Native wrapper for webapps on OSX? - javajosh

I'm looking for a webapp wrapper for OSX, kind of like PhoneGap, but for OSX not iOS. But there seems to be...nothing. Apache Cordova has a flashy website, but not very much information on what it can do or how to use it - and when I downloaded the bundle, read the readme.md, got sent back to a URL[1], OSX wasn't listed.<p>[1] http://docs.cordova.io/guide_getting-started_index.md.html
======
brutuscat
Although not a complete "wrapper" it is very interesting:

Node Webkit: <https://github.com/rogerwang/node-webkit>

Features:

Apps written in modern HTML5, CSS3, JS and WebGL.

Complete support for Node.js APIs and all its third party modules.
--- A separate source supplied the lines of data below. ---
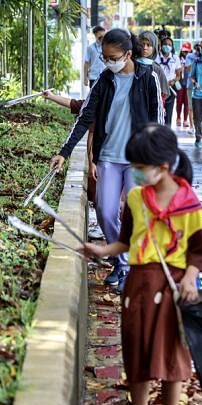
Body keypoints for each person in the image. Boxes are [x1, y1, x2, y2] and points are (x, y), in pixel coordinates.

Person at [81, 125, 202, 405]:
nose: (135, 172)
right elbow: (125, 240)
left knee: (173, 357)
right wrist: (102, 251)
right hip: (138, 285)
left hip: (175, 288)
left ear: (163, 167)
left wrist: (191, 279)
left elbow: (199, 251)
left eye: (140, 166)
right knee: (136, 351)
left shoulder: (190, 204)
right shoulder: (136, 199)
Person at [50, 29, 164, 293]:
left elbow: (158, 119)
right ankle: (122, 262)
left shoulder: (148, 78)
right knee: (104, 210)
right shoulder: (104, 80)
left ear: (128, 54)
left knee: (133, 214)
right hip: (109, 158)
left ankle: (126, 266)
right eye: (104, 57)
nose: (108, 62)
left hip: (138, 161)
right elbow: (85, 117)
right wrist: (64, 152)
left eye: (113, 57)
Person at [137, 30, 171, 103]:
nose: (145, 48)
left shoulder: (156, 68)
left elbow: (164, 94)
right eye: (142, 44)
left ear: (154, 48)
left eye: (149, 45)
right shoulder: (132, 64)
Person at [157, 35, 183, 127]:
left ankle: (167, 134)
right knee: (157, 112)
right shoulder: (156, 57)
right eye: (165, 44)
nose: (167, 46)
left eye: (169, 45)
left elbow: (178, 75)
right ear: (161, 45)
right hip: (158, 89)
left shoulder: (175, 58)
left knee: (168, 113)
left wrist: (173, 81)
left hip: (170, 89)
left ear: (172, 47)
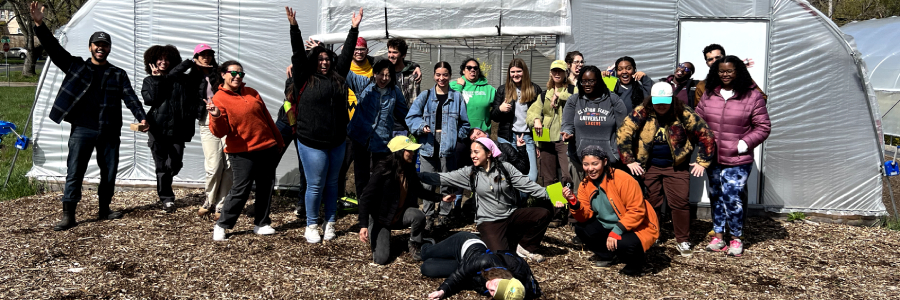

Good performance: Node and WebKit runs in the same thread: Function calls are
made straightforward; objects are in the same heap and can just reference each
other;

Easy to package and distribute apps.

Available on Linux, Mac OSX and Windows

------
austinhyde
If by "webapp wrapper" you actually mean a site-specific browser, there's
Fluid: <http://fluidapp.com/>

Or, if you mean an SDK or framework for writing a native app using web
technologies, I know of a few:

TideSDK: <http://www.tidesdk.org/>

AppJS, if you're not opposed to Node.js: <http://appjs.org>

Awesomium: <http://awesomium.com/>

------
jarek-foksa
I would stay away from frameworks that expose native APIs to JavaScript.
Always use the best tool to do the job. Features such as dock integration,
window management, main menu or filesystem access can be implemented in
Obj-C/Cocoa with ~500 lines of code.

------
buu700
<http://www.tidesdk.org/>

------
malandrew
<https://github.com/maccman/macgap>

------
cabbeer
Chrome can do this, right click chrome apps and select open as window.